--- Task description ---
Return the lines beginning at the one that contains "left knee: (405, 257)" and running to the end of the records, exactly and with nothing else. Omit pictures.

[[ Records for the task, beginning ]]

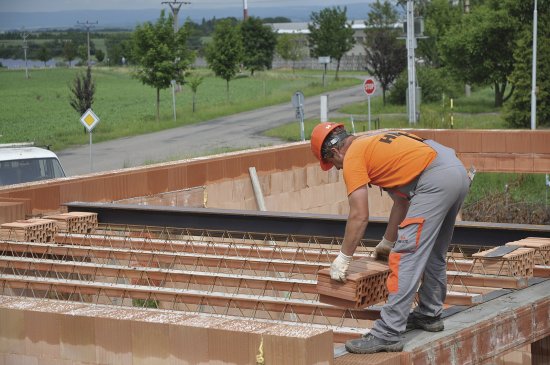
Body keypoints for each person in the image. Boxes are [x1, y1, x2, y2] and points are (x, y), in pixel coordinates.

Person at [310, 122, 471, 354]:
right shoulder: (372, 143)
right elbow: (402, 201)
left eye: (333, 165)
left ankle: (387, 333)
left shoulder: (352, 157)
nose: (337, 169)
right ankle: (429, 314)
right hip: (454, 170)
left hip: (434, 180)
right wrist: (387, 241)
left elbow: (359, 215)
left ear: (335, 152)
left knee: (405, 257)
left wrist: (344, 257)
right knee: (434, 251)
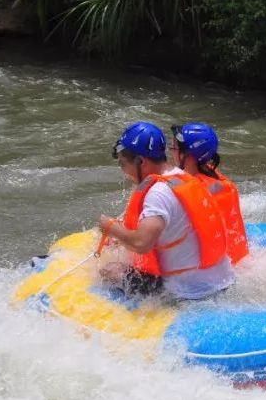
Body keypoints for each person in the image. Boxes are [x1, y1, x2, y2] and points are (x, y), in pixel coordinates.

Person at [98, 121, 234, 300]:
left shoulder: (158, 194)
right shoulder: (183, 176)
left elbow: (142, 243)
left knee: (108, 271)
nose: (124, 171)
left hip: (187, 291)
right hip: (220, 280)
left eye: (123, 164)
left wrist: (109, 227)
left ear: (141, 161)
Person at [170, 122, 249, 265]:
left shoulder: (191, 190)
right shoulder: (216, 178)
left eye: (173, 148)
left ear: (187, 155)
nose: (171, 152)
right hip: (238, 260)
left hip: (215, 269)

[[ Records for the task, end ]]

--- Answer to the exercise ---
left knee: (405, 257)
left wrist: (344, 257)
right knee: (434, 251)
Body keypoints for each person in the image. Boxes are [x1, y1, x2, y2] and points are (x, y), in pixel coordinates.

Person at [98, 121, 234, 300]:
left shoulder: (158, 194)
right shoulder: (183, 176)
left elbow: (142, 243)
left knee: (108, 271)
nose: (124, 171)
left hip: (187, 291)
right hip: (220, 280)
left eye: (123, 164)
left wrist: (109, 227)
left ear: (141, 161)
Person at [170, 122, 249, 265]:
left shoulder: (191, 190)
right shoulder: (216, 178)
left eye: (173, 148)
left ear: (187, 155)
nose: (171, 152)
right hip: (238, 260)
left hip: (215, 269)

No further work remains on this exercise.